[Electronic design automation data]
###

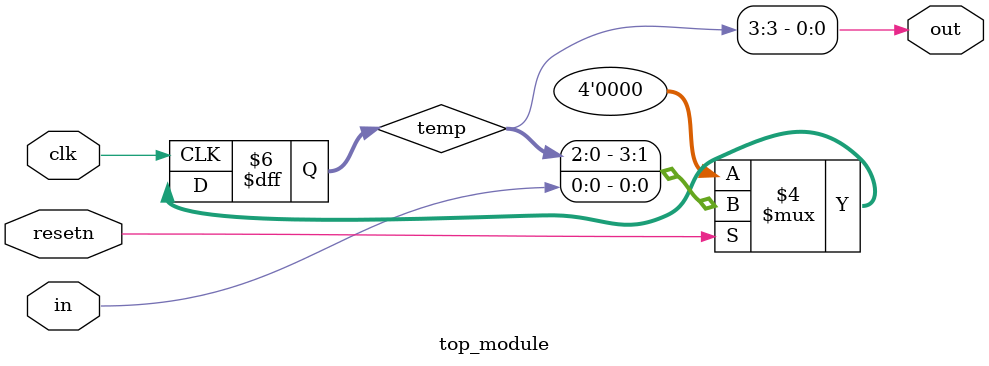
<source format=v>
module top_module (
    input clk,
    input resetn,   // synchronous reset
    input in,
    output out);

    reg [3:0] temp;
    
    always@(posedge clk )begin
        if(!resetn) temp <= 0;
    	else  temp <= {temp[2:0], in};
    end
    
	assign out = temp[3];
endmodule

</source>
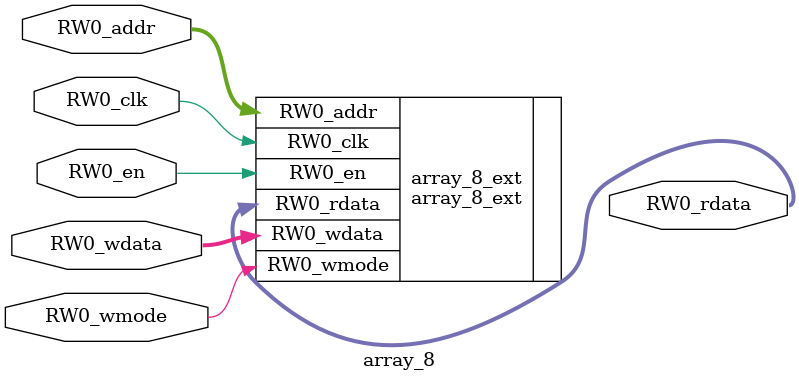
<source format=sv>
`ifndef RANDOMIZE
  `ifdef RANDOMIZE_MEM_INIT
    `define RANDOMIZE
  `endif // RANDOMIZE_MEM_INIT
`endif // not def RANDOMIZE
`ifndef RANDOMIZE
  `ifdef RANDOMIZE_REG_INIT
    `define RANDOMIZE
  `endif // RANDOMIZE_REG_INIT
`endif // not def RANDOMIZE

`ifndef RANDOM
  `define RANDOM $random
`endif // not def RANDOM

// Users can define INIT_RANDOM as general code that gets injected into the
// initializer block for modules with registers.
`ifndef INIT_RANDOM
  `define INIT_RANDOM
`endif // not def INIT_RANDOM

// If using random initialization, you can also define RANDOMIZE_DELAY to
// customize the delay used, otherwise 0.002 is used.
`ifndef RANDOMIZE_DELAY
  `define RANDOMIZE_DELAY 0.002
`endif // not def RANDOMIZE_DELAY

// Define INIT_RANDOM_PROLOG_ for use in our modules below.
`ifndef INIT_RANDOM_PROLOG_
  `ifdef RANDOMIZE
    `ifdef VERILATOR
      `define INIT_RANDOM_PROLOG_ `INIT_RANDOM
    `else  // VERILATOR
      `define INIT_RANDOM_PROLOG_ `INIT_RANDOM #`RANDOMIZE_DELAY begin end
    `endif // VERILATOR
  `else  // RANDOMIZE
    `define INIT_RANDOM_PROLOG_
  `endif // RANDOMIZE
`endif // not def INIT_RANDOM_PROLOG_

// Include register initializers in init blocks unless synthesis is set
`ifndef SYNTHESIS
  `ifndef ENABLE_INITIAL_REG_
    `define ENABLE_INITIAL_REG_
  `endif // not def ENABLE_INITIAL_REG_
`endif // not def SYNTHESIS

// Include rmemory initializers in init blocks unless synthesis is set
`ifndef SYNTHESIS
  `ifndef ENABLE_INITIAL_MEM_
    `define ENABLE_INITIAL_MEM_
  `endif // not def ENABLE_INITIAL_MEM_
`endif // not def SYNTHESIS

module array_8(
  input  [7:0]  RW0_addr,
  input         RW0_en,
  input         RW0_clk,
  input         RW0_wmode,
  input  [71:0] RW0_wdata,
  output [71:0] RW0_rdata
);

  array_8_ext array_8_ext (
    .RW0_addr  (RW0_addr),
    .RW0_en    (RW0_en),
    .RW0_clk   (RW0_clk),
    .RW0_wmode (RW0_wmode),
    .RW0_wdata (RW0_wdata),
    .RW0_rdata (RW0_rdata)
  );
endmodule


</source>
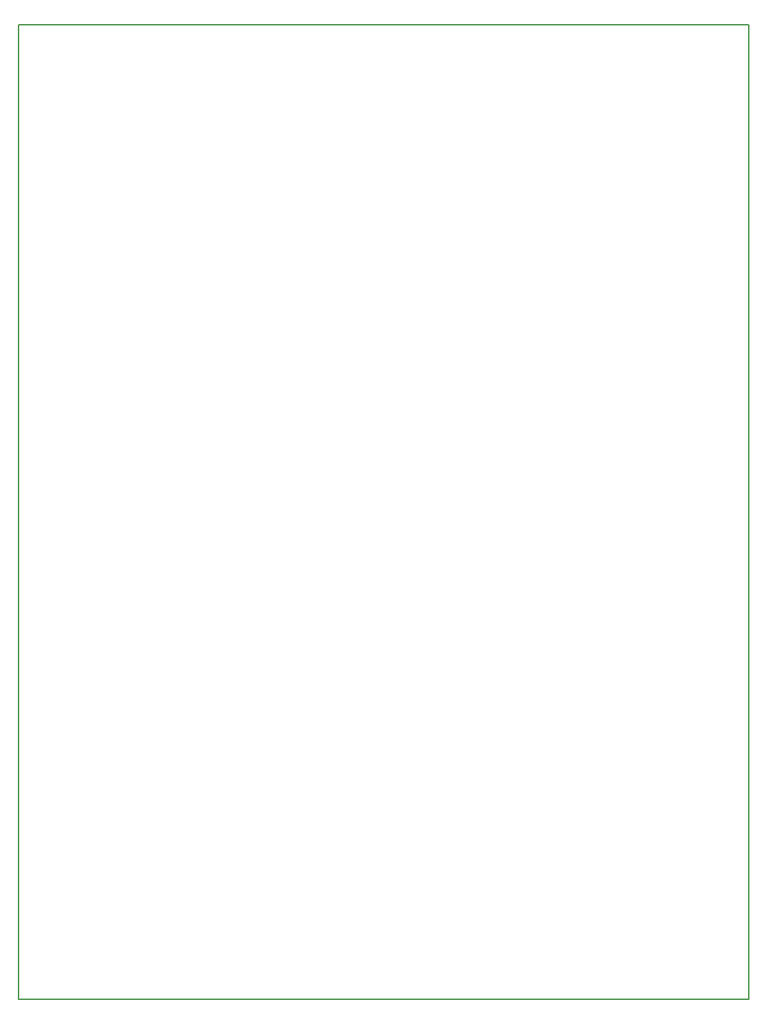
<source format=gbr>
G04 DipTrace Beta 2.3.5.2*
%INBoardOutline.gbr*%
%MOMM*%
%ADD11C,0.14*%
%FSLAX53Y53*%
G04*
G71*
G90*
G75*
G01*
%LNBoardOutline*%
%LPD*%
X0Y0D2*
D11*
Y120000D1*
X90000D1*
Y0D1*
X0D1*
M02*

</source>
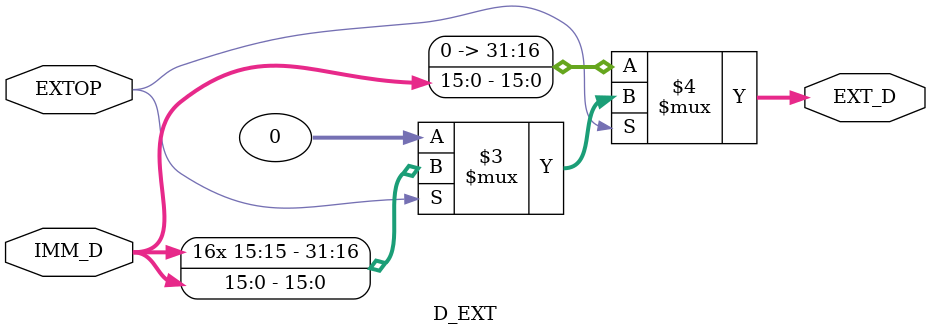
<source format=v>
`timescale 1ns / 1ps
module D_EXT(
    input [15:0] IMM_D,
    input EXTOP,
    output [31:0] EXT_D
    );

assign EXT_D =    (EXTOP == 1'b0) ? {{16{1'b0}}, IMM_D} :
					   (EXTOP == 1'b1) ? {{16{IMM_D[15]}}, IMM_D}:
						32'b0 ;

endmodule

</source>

###

What to produce → Print all the entries exactly as they appear, without the pictures.

Response area →
<source format=v>
module top_module (
    input clk,
    input resetn,   // synchronous reset
    input in,
    output out);

    reg [3:0] temp;
    
    always@(posedge clk )begin
        if(!resetn) temp <= 0;
    	else  temp <= {temp[2:0], in};
    end
    
	assign out = temp[3];
endmodule

</source>
<source format=sv>
`ifndef RANDOMIZE
  `ifdef RANDOMIZE_MEM_INIT
    `define RANDOMIZE
  `endif // RANDOMIZE_MEM_INIT
`endif // not def RANDOMIZE
`ifndef RANDOMIZE
  `ifdef RANDOMIZE_REG_INIT
    `define RANDOMIZE
  `endif // RANDOMIZE_REG_INIT
`endif // not def RANDOMIZE

`ifndef RANDOM
  `define RANDOM $random
`endif // not def RANDOM

// Users can define INIT_RANDOM as general code that gets injected into the
// initializer block for modules with registers.
`ifndef INIT_RANDOM
  `define INIT_RANDOM
`endif // not def INIT_RANDOM

// If using random initialization, you can also define RANDOMIZE_DELAY to
// customize the delay used, otherwise 0.002 is used.
`ifndef RANDOMIZE_DELAY
  `define RANDOMIZE_DELAY 0.002
`endif // not def RANDOMIZE_DELAY

// Define INIT_RANDOM_PROLOG_ for use in our modules below.
`ifndef INIT_RANDOM_PROLOG_
  `ifdef RANDOMIZE
    `ifdef VERILATOR
      `define INIT_RANDOM_PROLOG_ `INIT_RANDOM
    `else  // VERILATOR
      `define INIT_RANDOM_PROLOG_ `INIT_RANDOM #`RANDOMIZE_DELAY begin end
    `endif // VERILATOR
  `else  // RANDOMIZE
    `define INIT_RANDOM_PROLOG_
  `endif // RANDOMIZE
`endif // not def INIT_RANDOM_PROLOG_

// Include register initializers in init blocks unless synthesis is set
`ifndef SYNTHESIS
  `ifndef ENABLE_INITIAL_REG_
    `define ENABLE_INITIAL_REG_
  `endif // not def ENABLE_INITIAL_REG_
`endif // not def SYNTHESIS

// Include rmemory initializers in init blocks unless synthesis is set
`ifndef SYNTHESIS
  `ifndef ENABLE_INITIAL_MEM_
    `define ENABLE_INITIAL_MEM_
  `endif // not def ENABLE_INITIAL_MEM_
`endif // not def SYNTHESIS

module array_8(
  input  [7:0]  RW0_addr,
  input         RW0_en,
  input         RW0_clk,
  input         RW0_wmode,
  input  [71:0] RW0_wdata,
  output [71:0] RW0_rdata
);

  array_8_ext array_8_ext (
    .RW0_addr  (RW0_addr),
    .RW0_en    (RW0_en),
    .RW0_clk   (RW0_clk),
    .RW0_wmode (RW0_wmode),
    .RW0_wdata (RW0_wdata),
    .RW0_rdata (RW0_rdata)
  );
endmodule


</source>
<source format=gbr>
G04 DipTrace Beta 2.3.5.2*
%INBoardOutline.gbr*%
%MOMM*%
%ADD11C,0.14*%
%FSLAX53Y53*%
G04*
G71*
G90*
G75*
G01*
%LNBoardOutline*%
%LPD*%
X0Y0D2*
D11*
Y120000D1*
X90000D1*
Y0D1*
X0D1*
M02*

</source>
<source format=v>
`timescale 1ns / 1ps
module D_EXT(
    input [15:0] IMM_D,
    input EXTOP,
    output [31:0] EXT_D
    );

assign EXT_D =    (EXTOP == 1'b0) ? {{16{1'b0}}, IMM_D} :
					   (EXTOP == 1'b1) ? {{16{IMM_D[15]}}, IMM_D}:
						32'b0 ;

endmodule

</source>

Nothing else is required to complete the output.